Ancak özellikle keskinleşmiş seçmen niteliği görünümünde olan AK Parti seçmeni ittifak alanından çok kendi partisini destekler nitelikte.

CHP seçmeni açısından durum tamamen farklı, ittifak yapacağı partilere göre eğilimleri değişebilir ve ittifak alanını daha bilinçli kullanılabilir, bu durum CHP’de fireye neden olsa da genel sonuç açısından olumlu olabilir. İYİ Parti, CHP ile kuracağı ittifak ile Meclis’te yerini alabilir ancak genel sonuç için ikisinin birleşmesi yeterli olmayacaktır.
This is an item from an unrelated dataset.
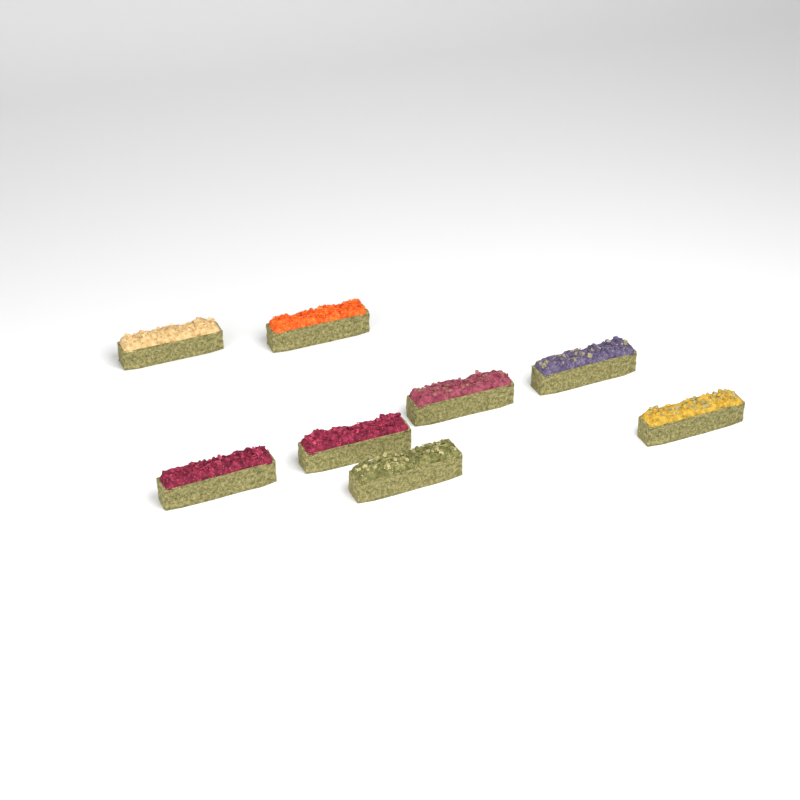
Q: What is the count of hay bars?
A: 8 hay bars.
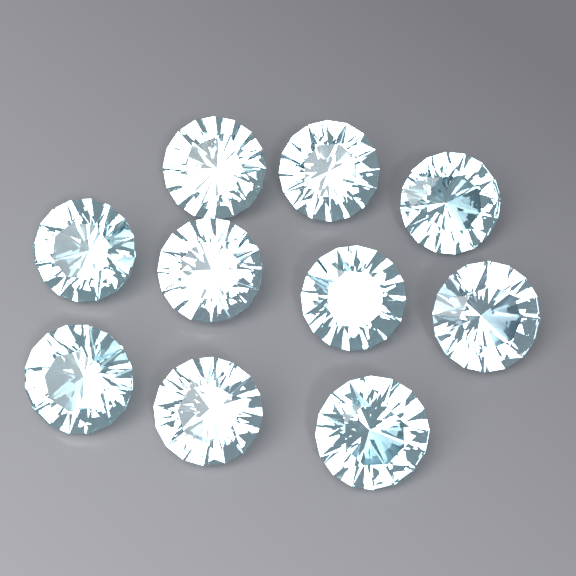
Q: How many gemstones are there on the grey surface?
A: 10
Tabii ki bu ittifaklar toplandığında beklenildiği gibi olmayabilir, seçimin en önemli argümanı algıdır. Seçim gününe kadar ülkemizde gelişecek siyasi, ekonomik, askeri ve sosyal olayların her biri, seçim sonuçlarına etkili olacaktır. Bugün ilk düğmeye basan AK Parti, stratejik ortağını belirleyip sahada güçlü olabilecek diğer ortaklara şimdiden göz kırparken, diğer taraftan elindeki hükümet gücünü kullanarak kırsalda yaşayan vatandaşlara, köylüye yeni destek projelerini anlatmaya başladı bile. Arkasından esnaf, emekli ve diğer kesimlerin beklediği hamleler gelebilir.